## Extract provided
These mappers have the ability to aggregate and smooth out traffic flows to make the best use of available bandwidth without resorting to an external traffic manager, or, heaven forbid, network processor. This is because the on-chip layer-2 aggregation and buffer management logic allows multiple connections to be statistically multiplexed over a single VC group (see Mapper Block Diagram). When combined with the mapper's traffic management block, you get the ability to perform "precision over-subscription", and meter traffic from the Ethernet (24 10/100, or 4 GbE) connections into any number of 1.5 Mbit/s SONET VT groups you wish. And speaking of over-subscription, the same mechanisms allow the device to simultaneously process traffic coming from its four ten-bit interfaces and its SPI-3 bus as well as its Ethernet connections. This ability to efficiently use thin slices of bandwidth becomes increasingly important as you move closer to subscribers where the bursty traffic must be heavily groomed before being shipped across a TDM network.

The big payoff here is that providers should be able to carry different services on the same STS or STM connection because priority and QoS are handled in the "packet domain" before it is ever mapped into the SONET domain. I'm not quite ready to go out on a limb to say that this could not be done without Agere's on-chip traffic management, but I would say that it would likely be much more complex and expensive to do it another way.

## Request 1
Show each line of the listing below that contains the string "instances".

## Data in this exercise
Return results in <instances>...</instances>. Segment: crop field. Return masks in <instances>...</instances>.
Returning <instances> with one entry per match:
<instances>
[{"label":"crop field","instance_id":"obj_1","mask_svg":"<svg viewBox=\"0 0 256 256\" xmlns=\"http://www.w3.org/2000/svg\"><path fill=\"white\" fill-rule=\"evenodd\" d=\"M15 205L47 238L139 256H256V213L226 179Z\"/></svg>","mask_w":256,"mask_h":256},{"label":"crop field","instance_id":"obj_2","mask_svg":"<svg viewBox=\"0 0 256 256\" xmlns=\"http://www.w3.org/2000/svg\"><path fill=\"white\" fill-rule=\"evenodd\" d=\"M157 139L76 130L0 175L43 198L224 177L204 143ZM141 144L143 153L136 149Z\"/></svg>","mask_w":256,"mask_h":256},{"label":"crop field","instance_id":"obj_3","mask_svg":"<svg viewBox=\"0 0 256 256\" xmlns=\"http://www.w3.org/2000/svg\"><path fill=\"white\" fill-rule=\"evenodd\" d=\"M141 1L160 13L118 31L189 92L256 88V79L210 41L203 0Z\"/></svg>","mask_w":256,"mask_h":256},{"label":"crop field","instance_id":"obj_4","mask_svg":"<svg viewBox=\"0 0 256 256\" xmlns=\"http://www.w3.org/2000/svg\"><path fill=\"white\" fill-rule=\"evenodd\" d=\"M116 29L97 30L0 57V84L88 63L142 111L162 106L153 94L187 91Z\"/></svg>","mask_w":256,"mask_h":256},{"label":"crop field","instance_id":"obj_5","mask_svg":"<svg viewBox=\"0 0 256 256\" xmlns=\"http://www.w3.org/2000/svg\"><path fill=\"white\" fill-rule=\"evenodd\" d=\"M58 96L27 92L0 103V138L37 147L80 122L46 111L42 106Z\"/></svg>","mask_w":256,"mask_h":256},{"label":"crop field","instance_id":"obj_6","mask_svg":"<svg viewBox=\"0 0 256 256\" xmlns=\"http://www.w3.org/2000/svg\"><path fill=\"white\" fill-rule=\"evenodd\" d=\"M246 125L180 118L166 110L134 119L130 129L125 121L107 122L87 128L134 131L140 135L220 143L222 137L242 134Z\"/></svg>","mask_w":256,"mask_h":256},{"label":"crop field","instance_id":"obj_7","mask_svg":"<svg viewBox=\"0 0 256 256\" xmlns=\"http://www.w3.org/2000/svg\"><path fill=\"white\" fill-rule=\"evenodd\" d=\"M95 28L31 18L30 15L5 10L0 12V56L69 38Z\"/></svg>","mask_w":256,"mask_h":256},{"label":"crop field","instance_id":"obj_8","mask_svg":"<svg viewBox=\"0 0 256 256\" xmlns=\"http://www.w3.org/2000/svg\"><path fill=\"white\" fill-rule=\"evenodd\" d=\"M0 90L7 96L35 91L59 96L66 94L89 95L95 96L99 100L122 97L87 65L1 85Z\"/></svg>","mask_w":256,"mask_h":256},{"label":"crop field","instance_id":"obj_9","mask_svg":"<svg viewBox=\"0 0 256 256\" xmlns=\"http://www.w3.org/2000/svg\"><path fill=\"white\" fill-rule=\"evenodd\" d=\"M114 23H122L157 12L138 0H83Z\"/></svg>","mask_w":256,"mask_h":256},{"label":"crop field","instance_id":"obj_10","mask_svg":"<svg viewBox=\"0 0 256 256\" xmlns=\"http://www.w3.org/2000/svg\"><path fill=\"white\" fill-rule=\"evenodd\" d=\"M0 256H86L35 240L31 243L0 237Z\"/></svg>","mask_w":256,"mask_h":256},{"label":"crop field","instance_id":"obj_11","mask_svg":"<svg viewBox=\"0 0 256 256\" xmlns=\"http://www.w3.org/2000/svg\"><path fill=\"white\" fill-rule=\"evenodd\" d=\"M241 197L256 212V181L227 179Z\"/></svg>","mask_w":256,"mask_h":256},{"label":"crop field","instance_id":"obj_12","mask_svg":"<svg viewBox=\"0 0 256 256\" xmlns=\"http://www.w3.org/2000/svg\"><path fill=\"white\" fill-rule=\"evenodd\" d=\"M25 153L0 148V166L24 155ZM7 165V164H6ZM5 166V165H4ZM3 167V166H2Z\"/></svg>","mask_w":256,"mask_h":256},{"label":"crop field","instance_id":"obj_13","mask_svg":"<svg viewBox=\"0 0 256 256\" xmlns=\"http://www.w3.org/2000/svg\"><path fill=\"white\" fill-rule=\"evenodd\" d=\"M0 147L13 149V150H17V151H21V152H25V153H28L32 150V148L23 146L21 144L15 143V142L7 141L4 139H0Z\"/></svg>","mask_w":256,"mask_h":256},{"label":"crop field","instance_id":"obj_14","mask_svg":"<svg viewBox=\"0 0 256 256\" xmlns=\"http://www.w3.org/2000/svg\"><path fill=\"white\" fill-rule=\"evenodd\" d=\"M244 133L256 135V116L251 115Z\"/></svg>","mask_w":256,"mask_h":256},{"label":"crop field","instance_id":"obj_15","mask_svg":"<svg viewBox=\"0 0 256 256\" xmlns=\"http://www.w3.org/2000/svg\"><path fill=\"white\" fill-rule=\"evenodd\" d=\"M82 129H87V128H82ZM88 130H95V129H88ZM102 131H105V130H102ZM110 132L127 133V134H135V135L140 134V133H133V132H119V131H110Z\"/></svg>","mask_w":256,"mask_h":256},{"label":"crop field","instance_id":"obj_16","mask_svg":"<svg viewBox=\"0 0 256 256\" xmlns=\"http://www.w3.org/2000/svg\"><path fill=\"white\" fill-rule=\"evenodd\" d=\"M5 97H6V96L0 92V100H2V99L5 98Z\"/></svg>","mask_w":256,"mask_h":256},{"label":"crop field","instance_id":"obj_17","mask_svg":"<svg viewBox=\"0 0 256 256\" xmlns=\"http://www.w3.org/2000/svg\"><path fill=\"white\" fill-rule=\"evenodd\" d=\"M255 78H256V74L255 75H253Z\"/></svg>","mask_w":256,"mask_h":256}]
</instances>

## Request 2
From the text on SONET mappers above, quote the stretch from "The big payoff" through "it another way.".

## Exercise result 1
Return results in <instances>...</instances>. Segment: crop field. Return masks in <instances>...</instances>.
Returning <instances> with one entry per match:
<instances>
</instances>

## Exercise result 2
The big payoff here is that providers should be able to carry different services on the same STS or STM connection because priority and QoS are handled in the "packet domain" before it is ever mapped into the SONET domain. I'm not quite ready to go out on a limb to say that this could not be done without Agere's on-chip traffic management, but I would say that it would likely be much more complex and expensive to do it another way.